10. Nach dem Gesagten ist die Beschwerde abzuweisen, soweit die Feststellung der Flüchtlingseigenschaft und - als Eventual- und Subeventualantrag - die Rückweisung der Sache zur Neubeurteilung an die Vorinstanz sowie die vorläufige Aufnahme in der Schweiz beantragt werden. Die Beschwerde ist hingegen gutzuheissen, soweit beantragt wird, der angefochtene Entscheid sei im Kostenpunkt aufzuheben und die Vorinstanz anzuweisen, auf die Erhebung der Gebühr in der Höhe von Fr. 600.- zu verzichten.
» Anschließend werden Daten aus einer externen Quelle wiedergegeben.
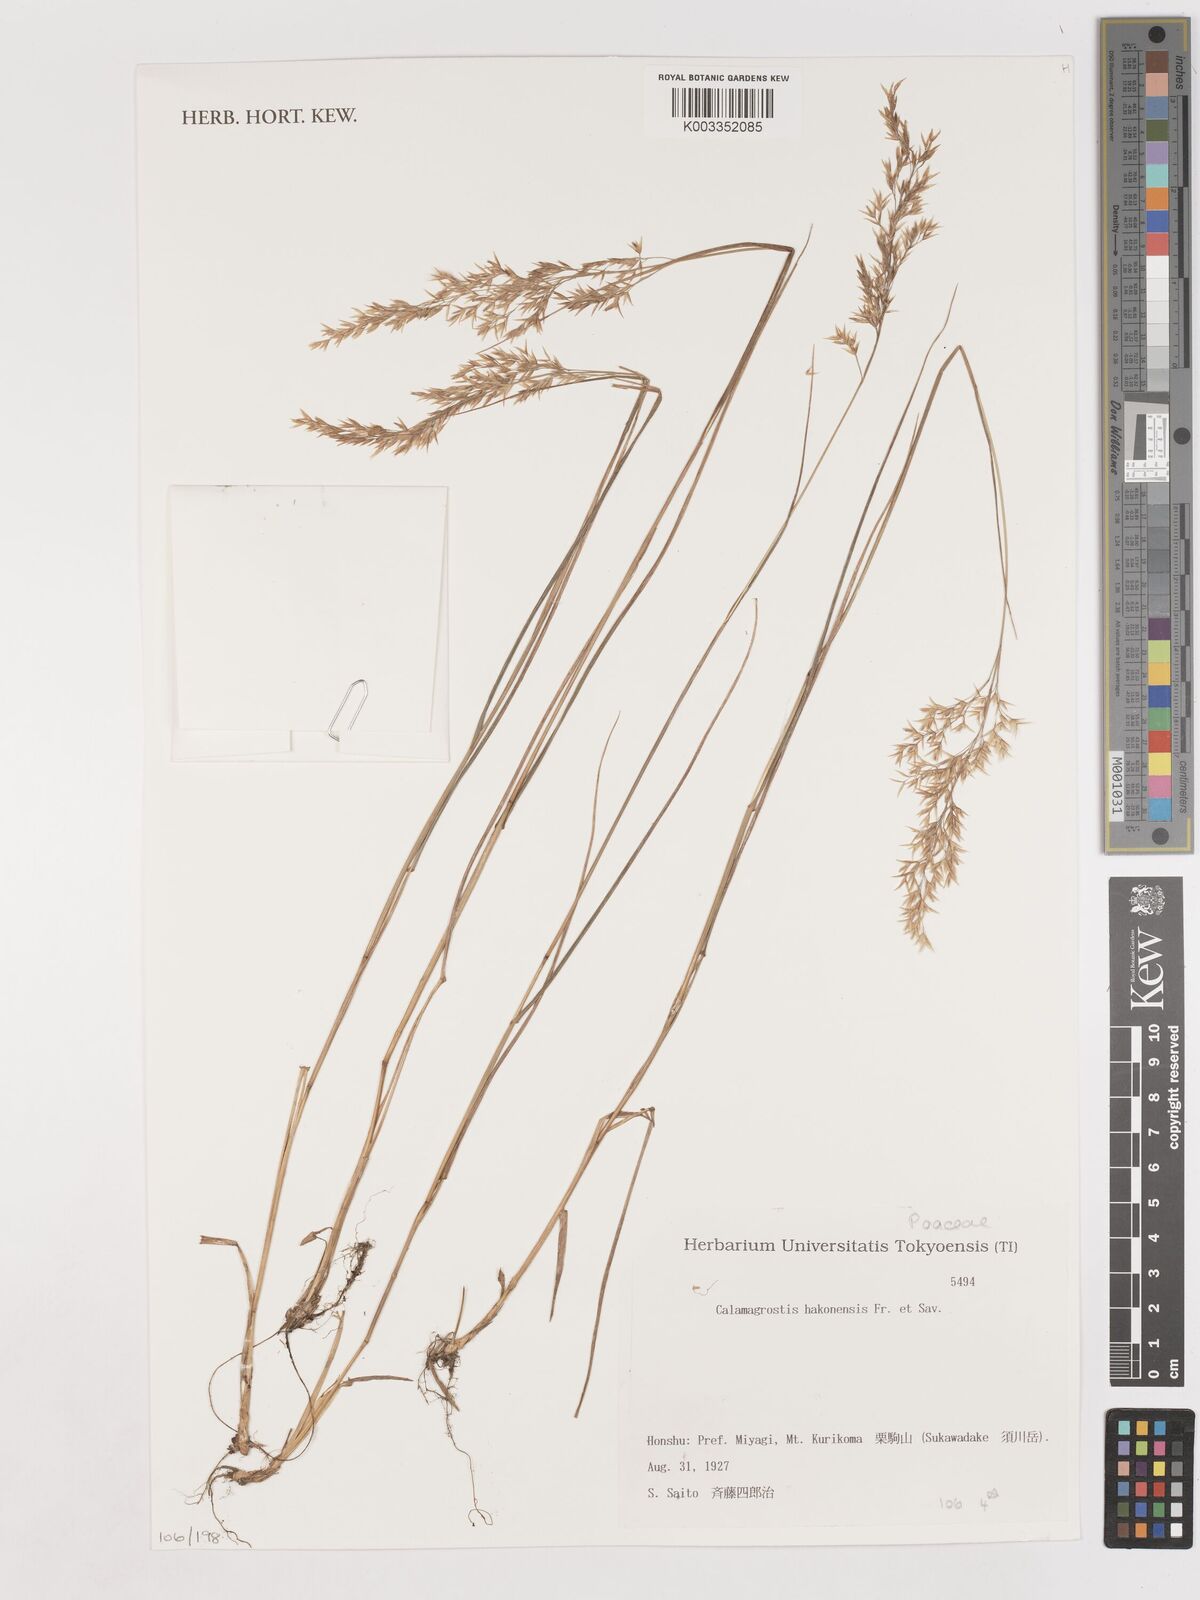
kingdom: Plantae
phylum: Tracheophyta
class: Liliopsida
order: Poales
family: Poaceae
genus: Calamagrostis
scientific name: Calamagrostis hakonensis
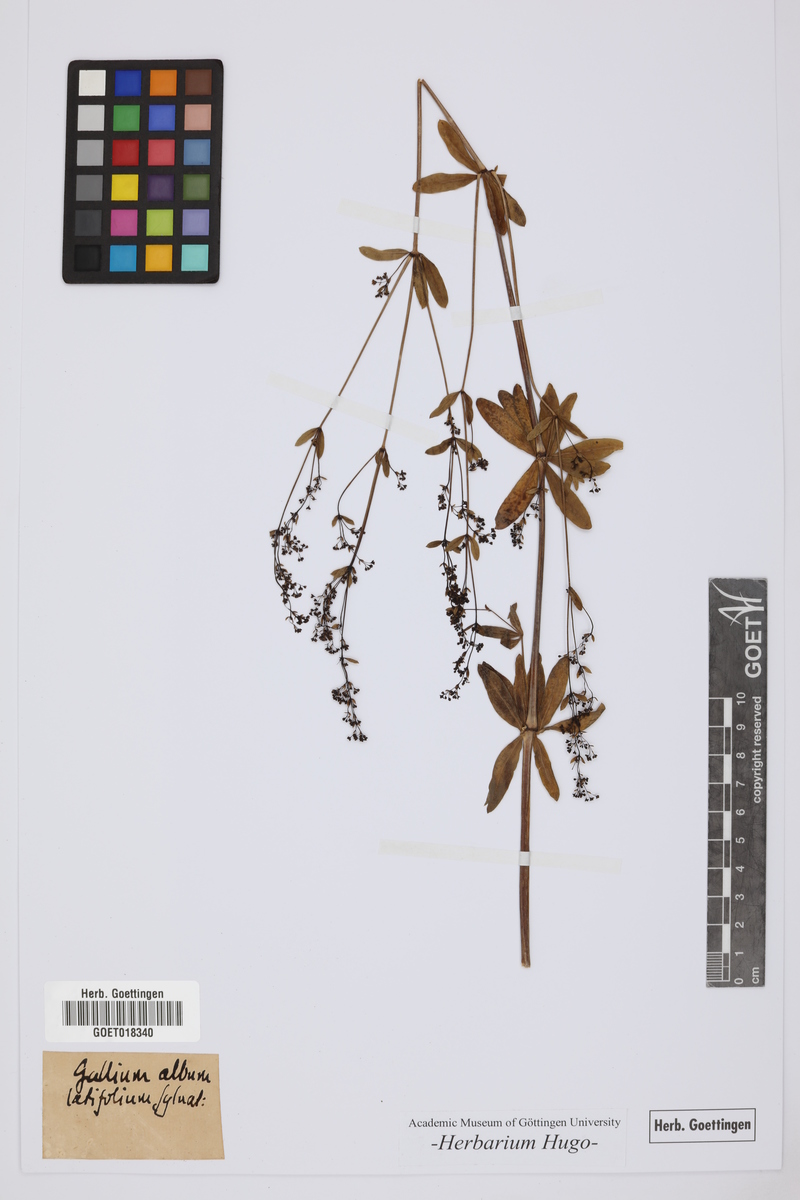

Da der Beschwerdeführer bedürftig ist und sein Wiedererwägungsgesuch nicht von vornherein aussichtlos erschien, hätte das SEM das Gesuch um Befreiung von den Verfahrenskosten gutheissen müssen (vgl. Constantin Hruschka, in: Spescha / Zünd / Bolzli / Hruschka / de Weck [Hrsg.], Migrationsrecht Kommentar, 5. Aufl. 2019, Art. 111d AsylG, N 3). 11. 11.1 Bei diesem Ausgang des Verfahrens wären dem Beschwerdeführer in Folge des teilweisen Obsiegens Verfahrenskosten in ermässigtem Umfang aufzuerlegen (Art. 13 des Reglements vom 21. Februar 2008 über die Kosten und Entschädigungen vor dem Bundesverwaltungsgericht [VGKE, SR 173.320.2]). Nachdem mit Instruktionsverfügung vom 7. Januar 2025 das Gesuch um Gewährung der unentgeltlichen Prozessführung im Sinne von Art. 65 Abs. 1 VwVG gutgeheissen wurde, sind jedoch keine Verfahrenskosten zu erheben. 11.2 Dem Beschwerdeführer ist - als teilweise obsiegende Partei - eine Parteientschädigung für die ihm erwachsenen notwendigen Vertretungskosten zuzusprechen (Art. 64 Abs. 1 VwVG). Diese sind infolge Unterliegens in der Hauptsache zu kürzen (Art. 7 Abs. 2 VGKE) und aufgrund der praxisgemäss anzuwendenden Bemessungsfaktoren (Art. 8, Art. 10 Abs. 2 und Art. 14 Abs. 2 VGKE) auf Fr. 200.- festzusetzen. Das SEM ist anzuweisen, dem Beschwerdeführer diesen Betrag als Parteientschädigung auszurichten. 12. Mit vorliegendem Entscheid in der Hauptsache wird der Antrag auf Gewährung der aufschiebenden Wirkung gegenstandslos und der am 19. Dezember 2024 verfügte Vollzugsstopp fällt dahin. (Dispositiv nächste Seite) Demnach erkennt das Bundesverwaltungsgericht:

1. Die Beschwerde wird gutgeheissen, soweit beantragt wird, der angefochtene Entscheid sei im Kostenpunkt aufzuheben und die Vorinstanz anzuweisen, auf die Erhebung der Gebühr in der Höhe von Fr. 600.- zu verzichten. Im Übrigen wird die Beschwerde abgewiesen.

2. Die Ziffer 5 des Dispositivs der Verfügung vom 15. November 2024 wird aufgehoben.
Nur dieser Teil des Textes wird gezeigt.